Short Term Credit Facilities and Continuing Credit Contracts – Complying with the Product Intervention Orders

There are two Product Intervention Orders (Credit PI Orders) prohibiting the provision of short-term credit and continuing credit contracts that include fees charged to retail clients that breach the cost caps established in the relevant exemptions outlined in subsections 6(1) and 6(5) of the National Credit Code

ASIC has extended these Credit PI orders until 1 October 2032.  You can find links to the new instruments and details about the consultation process below under the heading ‘Further Reading’.

What are the Exemptions?

(a) Short Term Credit Facilities 

Under the short-term credit exemption in s6(1) of the National Credit Code, the National Credit Code does not apply where:

  • the provision of credit is limited to a total period that does not exceed 62 days;
  • the maximum amount of credit fees and charges does not exceed 5% of the amount of credit; and
  • the maximum amount of interest charges does not exceed an amount equivalent to an amount payable if the annual percentage rate was 24% per annum.
PI. Order

(b) Continuing Credit Contracts

Section 6(5) of the National Credit Code provides an exemption for continuing credit contracts where the sole charge for providing credit is a periodic or other fixed, non-variable fee.

The National Consumer Credit Protection Regulations 2010 (Regulations) specify the prescribed maximum charges in relation to a continuing credit contract, for the purposes of the continuing credit contract exemption:

  • If the consumer is not already party to a continuing credit contract with the lender (or an associate of the lender):
    • $200 in the first year;
    • $125 in the following years;
  • If the consumer is already party to a continuing credit contract (or was within the past 12 months) and the lender (or its associate) is not an ADI the fee must be nil.

Two Contract’ Model in Practice

ASIC has identified a class of short-term credit facilities and continuing credit contracts being offered to retail clients in a model known as the ‘two contract’ model:

Contract One: A credit contract is provided by the lender, who charges fees consistent with limits prescribed in the exemptions in the National Credit Code and the Regulations.

Contract Two: In parallel, an associate of the lender offers collateral services, encompassing application, distribution, management, and collection services as such, all linked to the credit contract.

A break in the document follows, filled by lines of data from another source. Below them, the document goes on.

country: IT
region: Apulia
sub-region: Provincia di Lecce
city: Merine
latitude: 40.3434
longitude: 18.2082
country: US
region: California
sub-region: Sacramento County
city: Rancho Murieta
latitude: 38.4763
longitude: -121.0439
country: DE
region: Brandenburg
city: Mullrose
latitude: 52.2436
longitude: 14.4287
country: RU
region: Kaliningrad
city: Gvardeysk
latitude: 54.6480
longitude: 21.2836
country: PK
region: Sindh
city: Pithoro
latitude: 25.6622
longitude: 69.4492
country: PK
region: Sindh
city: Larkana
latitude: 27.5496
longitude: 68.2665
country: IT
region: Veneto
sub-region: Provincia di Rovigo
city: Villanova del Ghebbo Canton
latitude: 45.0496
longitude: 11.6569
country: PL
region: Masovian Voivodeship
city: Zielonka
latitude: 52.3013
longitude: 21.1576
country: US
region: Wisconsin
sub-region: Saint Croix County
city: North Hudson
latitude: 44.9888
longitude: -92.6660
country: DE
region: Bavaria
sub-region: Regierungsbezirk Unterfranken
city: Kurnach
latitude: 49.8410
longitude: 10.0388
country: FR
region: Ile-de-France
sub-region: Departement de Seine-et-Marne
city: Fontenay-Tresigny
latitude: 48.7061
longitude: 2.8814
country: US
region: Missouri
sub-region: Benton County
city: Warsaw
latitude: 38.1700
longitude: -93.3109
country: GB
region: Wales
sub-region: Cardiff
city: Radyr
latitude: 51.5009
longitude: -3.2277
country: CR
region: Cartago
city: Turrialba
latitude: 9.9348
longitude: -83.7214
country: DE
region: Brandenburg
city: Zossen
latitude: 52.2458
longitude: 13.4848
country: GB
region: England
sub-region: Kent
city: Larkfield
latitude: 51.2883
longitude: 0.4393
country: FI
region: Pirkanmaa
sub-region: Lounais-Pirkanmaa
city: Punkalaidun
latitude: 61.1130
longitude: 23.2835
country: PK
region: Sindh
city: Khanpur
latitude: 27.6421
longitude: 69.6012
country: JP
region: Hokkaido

These services often involve the imposition of substantial fees or charges under a separate collateral contract.

The Credit PI Orders were introduced to regulate and restrict the fees and charges that could be applied to retail clients, while relying on the exemptions provided by the National Credit Code.

A Recent Court Case

ASIC successfully brought an action against Cigno Pty Ltd (Cigno) and BHF Solutions Pty Ltd (BHF Solutions). These companies were alleged to have collectively operated a ‘two contract’ lending model and relied on an exemption in the National Credit Code.

In June 2021, the Federal Court initially dismissed ASIC’s application on the grounds that Cigno and BHF Solutions’ business model fell within the exemption provided by relevant sections of the National Credit Code.

ASIC then appealed to the Full Federal Court. In July 2023, the Court decided that this lending model was, in fact, unlawful, and that both parties had conducted credit activities without the necessary Australian Credit Licence.